3D neuroimages provide a comprehensive view of brain structure and function, aiding in precise localization and functional connectivity analysis. Segmentation of white matter (WM) tracts using 3D neuroimages is vital for understanding the brain's structural connectivity in both healthy and diseased states. One-shot Class Incremental Semantic Segmentation (OCIS) refers to effectively segmenting new (novel) classes using only a single sample while retaining knowledge of old (base) classes without forgetting. Voxel-contrastive OCIS methods adjust the feature space to alleviate the feature overlap problem between the base and novel classes. However, since WM tract segmentation is a multi-label segmentation task, existing single-label voxel contrastive-based methods may cause inherent contradictions. To address this, we propose a new multi-label voxel contrast framework called MultiCo3D for one-shot class incremental tract segmentation.
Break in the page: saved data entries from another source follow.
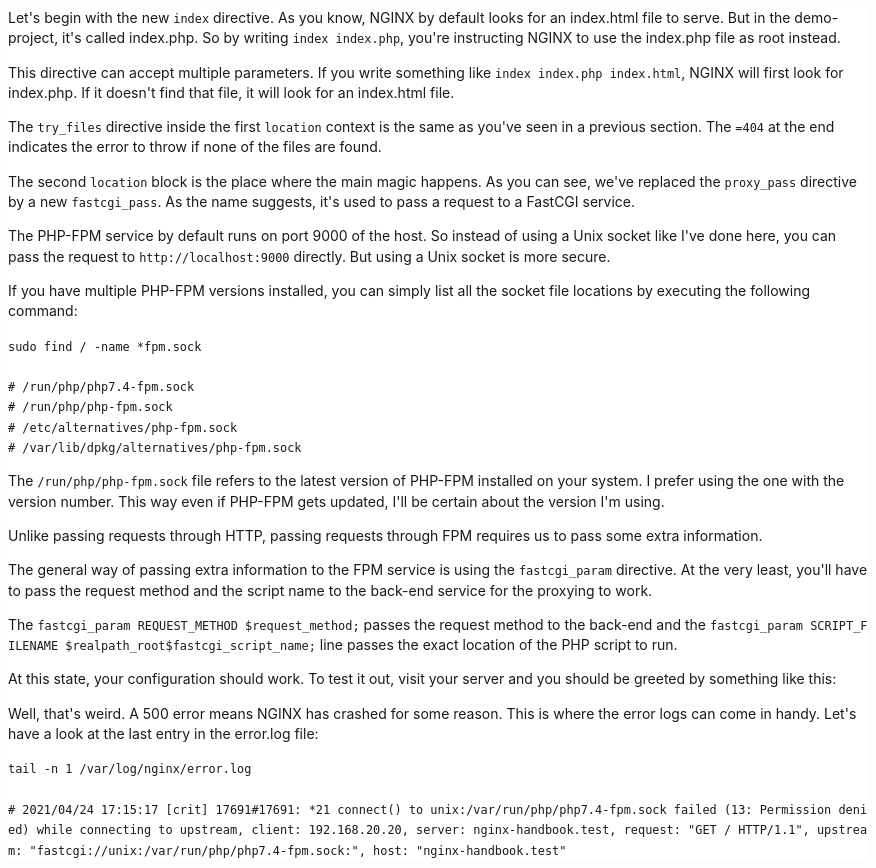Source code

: Let's begin with the new `index` directive. As you know, NGINX by default looks for an index.html file to serve. But in the demo-project, it's called index.php. So by writing `index index.php`, you're instructing NGINX to use the index.php file as root instead.

This directive can accept multiple parameters. If you write something like `index index.php index.html`, NGINX will first look for index.php. If it doesn't find that file, it will look for an index.html file.

The `try_files` directive inside the first `location` context is the same as you've seen in a previous section. The `=404` at the end indicates the error to throw if none of the files are found.

The second `location` block is the place where the main magic happens. As you can see, we've replaced the `proxy_pass` directive by a new `fastcgi_pass`. As the name suggests, it's used to pass a request to a FastCGI service.

The PHP-FPM service by default runs on port 9000 of the host. So instead of using a Unix socket like I've done here, you can pass the request to `http://localhost:9000` directly. But using a Unix socket is more secure.

If you have multiple PHP-FPM versions installed, you can simply list all the socket file locations by executing the following command:

```
sudo find / -name *fpm.sock

# /run/php/php7.4-fpm.sock
# /run/php/php-fpm.sock
# /etc/alternatives/php-fpm.sock
# /var/lib/dpkg/alternatives/php-fpm.sock
```

The `/run/php/php-fpm.sock` file refers to the latest version of PHP-FPM installed on your system. I prefer using the one with the version number. This way even if PHP-FPM gets updated, I'll be certain about the version I'm using.

Unlike passing requests through HTTP, passing requests through FPM requires us to pass some extra information.

The general way of passing extra information to the FPM service is using the `fastcgi_param` directive. At the very least, you'll have to pass the request method and the script name to the back-end service for the proxying to work.

The `fastcgi_param REQUEST_METHOD $request_method;` passes the request method to the back-end and the `fastcgi_param SCRIPT_FILENAME $realpath_root$fastcgi_script_name;` line passes the exact location of the PHP script to run.

At this state, your configuration should work. To test it out, visit your server and you should be greeted by something like this:

Well, that's weird. A 500 error means NGINX has crashed for some reason. This is where the error logs can come in handy. Let's have a look at the last entry in the error.log file:

```
tail -n 1 /var/log/nginx/error.log

# 2021/04/24 17:15:17 [crit] 17691#17691: *21 connect() to unix:/var/run/php/php7.4-fpm.sock failed (13: Permission denied) while connecting to upstream, client: 192.168.20.20, server: nginx-handbook.test, request: "GET / HTTP/1.1", upstream: "fastcgi://unix:/var/run/php/php7.4-fpm.sock:", host: "nginx-handbook.test"
```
Our method utilizes uncertainty distillation to preserve base tract segmentation knowledge while adjusting the feature space with multi-label voxel contrast to alleviate feature overlap when learning novel tracts and dynamically weighting multi losses to balance overall loss. We compare our method against several state-of-the-art (SOTA) approaches. The experimental results show that our method significantly enhances one-shot class incremental tract segmentation accuracy across five different experimental setups on HCP and Preto datasets.

Paper Structure

This paper contains 16 sections, 7 equations, 5 figures, 6 tables.

Figures (5)

  • Figure 1: The Conflict of Single-Label Voxel Contrast and Our Proposed Multi-Label Voxel Contrast method. (a) Multi-Label samples have semantic overlap. (b) The conflict of the current single-label voxel contrast method, e.g., CoinSeg, may mistakenly pull and push the same sample simultaneously due to the binary nature of positive and negative sample distinctions. (c) Rather than relying on binary positive-negative sample distinctions, our multi-label voxel contrast method adjusts feature space based on their label similarity. This allows us to pull semantically overlapping samples closer and avoid overly pushing or pulling them apart. The balance orbit represents the stable region of semantically overlapping voxels, calculated based on the label similarity between the anchor and the voxel itself. Multi-Label voxels on the orbit remain stable (neither pushed away nor pulled closer).
  • Figure 2: The overview of our proposed method. (a) The known (base) and unknown (novel) tracts. (b) The 3D peaks are extracted from dMRI data after preprocessing. (c) Our proposed multi-label voxel-contrast framework.
  • Figure 3: Visualization of segmentation results of three novel tracts: left middle longitudinal fascicle (MLF), left corticospinal tract (CST), and left frontopontine tract (FPT) on 36-36 (2 steps) setting. The yellow regions are labels, and the green regions are segmentation results of our method and compared methods.
  • Figure 4: Quantitative comparison of Single-Label Voxel Contrast and Multi-Label Voxel Contrast of 36 tracts using DSC (%) under the 36-36 (2 steps) setting on the HCP dataset.
  • Figure 5: Visualization of segmentation results of three novel tracts: Right Inferior Occipito-Frontal Fascicle (IFO right), Corpus Callosum (CC), and Right Arcuate Fascicle (AF right) on 36-36 (2 steps) setting on the Preto dataset.